§ **Exercise prompt**: Find all lines in the listing that include the word "along", then copy them.

§ **The input**:
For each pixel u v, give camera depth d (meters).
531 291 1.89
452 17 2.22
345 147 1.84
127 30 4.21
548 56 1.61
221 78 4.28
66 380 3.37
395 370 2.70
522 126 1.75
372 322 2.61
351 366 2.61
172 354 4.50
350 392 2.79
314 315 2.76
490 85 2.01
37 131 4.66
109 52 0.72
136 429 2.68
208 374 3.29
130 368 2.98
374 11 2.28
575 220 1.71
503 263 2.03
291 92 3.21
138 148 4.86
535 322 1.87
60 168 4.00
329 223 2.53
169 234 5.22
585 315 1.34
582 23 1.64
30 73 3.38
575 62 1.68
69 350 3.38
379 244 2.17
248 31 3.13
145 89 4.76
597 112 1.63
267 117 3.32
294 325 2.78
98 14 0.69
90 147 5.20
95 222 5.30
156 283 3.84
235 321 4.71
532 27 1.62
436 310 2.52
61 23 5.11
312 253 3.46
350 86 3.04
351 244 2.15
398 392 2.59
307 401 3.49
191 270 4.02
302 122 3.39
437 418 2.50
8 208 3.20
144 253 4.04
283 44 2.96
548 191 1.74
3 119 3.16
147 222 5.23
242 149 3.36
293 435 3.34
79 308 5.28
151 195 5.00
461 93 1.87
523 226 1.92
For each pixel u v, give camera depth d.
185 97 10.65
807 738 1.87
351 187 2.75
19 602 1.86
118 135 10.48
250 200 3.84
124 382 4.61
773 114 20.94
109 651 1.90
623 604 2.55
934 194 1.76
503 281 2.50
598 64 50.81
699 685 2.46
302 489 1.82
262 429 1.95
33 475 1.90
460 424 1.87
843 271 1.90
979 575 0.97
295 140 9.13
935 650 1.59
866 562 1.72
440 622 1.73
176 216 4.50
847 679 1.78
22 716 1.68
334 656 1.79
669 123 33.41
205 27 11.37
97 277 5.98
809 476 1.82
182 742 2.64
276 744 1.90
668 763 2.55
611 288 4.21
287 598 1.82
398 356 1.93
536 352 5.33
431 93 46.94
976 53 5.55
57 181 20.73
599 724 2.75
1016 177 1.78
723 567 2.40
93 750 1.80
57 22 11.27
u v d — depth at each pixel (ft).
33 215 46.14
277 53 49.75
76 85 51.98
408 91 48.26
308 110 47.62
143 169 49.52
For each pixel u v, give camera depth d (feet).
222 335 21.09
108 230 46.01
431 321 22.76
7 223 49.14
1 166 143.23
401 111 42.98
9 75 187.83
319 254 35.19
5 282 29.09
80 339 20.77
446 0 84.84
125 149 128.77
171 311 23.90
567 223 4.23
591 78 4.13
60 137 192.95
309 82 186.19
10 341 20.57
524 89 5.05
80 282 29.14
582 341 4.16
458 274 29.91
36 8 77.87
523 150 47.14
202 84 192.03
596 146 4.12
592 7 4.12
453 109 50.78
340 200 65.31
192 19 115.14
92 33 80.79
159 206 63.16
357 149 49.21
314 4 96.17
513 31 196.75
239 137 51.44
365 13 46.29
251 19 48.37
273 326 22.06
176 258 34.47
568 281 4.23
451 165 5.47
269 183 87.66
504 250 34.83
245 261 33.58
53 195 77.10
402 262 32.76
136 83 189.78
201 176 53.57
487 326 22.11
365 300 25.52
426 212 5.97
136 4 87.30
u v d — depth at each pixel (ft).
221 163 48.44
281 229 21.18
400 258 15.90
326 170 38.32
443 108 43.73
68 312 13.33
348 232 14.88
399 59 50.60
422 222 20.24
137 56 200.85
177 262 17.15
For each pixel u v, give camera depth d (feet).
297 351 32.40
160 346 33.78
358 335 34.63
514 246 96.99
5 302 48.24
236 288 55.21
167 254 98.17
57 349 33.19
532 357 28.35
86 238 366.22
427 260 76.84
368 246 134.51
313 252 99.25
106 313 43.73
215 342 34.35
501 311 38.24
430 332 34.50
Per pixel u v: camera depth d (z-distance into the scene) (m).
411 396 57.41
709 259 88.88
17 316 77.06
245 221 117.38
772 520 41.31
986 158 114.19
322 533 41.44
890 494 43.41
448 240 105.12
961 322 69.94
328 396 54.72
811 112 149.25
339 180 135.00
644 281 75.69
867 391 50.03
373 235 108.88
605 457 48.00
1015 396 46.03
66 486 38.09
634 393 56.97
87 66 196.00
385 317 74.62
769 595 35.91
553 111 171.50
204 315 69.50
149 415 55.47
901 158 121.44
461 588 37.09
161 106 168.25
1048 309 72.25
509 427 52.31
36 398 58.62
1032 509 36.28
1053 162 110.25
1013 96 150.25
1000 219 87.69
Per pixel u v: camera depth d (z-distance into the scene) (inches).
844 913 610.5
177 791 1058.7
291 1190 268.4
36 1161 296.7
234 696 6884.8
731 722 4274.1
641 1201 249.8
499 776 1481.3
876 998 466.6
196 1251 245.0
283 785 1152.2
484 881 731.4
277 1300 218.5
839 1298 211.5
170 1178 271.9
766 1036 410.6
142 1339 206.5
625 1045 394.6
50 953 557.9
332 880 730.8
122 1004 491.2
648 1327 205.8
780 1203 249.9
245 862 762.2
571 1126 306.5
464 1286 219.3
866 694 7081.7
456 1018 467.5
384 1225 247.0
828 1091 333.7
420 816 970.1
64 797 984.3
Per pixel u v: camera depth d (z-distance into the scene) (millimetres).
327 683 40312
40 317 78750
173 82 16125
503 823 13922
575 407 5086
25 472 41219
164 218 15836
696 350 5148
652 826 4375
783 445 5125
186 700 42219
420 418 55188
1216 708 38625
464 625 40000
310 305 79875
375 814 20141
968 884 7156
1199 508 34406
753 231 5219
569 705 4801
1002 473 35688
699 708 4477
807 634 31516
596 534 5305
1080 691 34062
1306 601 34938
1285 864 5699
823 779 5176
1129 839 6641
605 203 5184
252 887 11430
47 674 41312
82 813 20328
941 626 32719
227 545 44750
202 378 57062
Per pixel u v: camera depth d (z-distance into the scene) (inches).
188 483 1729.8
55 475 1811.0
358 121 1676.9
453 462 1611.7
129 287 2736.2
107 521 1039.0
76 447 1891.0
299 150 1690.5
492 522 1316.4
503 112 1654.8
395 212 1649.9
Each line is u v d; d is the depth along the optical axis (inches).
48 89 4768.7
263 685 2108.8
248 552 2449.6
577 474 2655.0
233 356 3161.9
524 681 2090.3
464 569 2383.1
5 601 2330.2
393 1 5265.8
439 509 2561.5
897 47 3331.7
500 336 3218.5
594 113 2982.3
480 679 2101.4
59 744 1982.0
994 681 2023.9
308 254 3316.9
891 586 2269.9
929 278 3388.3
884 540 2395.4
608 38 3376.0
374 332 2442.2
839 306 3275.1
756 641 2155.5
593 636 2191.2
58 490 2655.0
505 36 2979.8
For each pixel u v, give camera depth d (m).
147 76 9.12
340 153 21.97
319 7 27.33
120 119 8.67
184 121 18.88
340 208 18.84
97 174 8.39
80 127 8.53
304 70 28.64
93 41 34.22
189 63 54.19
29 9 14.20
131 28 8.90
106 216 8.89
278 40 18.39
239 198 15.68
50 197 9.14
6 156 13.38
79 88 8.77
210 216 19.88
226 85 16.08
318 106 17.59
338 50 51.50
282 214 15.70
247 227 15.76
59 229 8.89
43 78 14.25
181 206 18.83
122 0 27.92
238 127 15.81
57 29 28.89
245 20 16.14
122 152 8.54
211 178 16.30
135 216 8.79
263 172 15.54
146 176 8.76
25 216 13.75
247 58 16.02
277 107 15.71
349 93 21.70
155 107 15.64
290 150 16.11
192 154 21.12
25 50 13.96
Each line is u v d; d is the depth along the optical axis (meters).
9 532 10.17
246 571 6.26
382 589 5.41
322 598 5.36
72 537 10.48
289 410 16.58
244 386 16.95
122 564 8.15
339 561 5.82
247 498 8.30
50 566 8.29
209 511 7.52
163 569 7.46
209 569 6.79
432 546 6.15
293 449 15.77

§ **Output**:
Each line is u v d; d is the depth along the optical axis (inches).
Each line is u v d; d is the depth along the optical axis (meters).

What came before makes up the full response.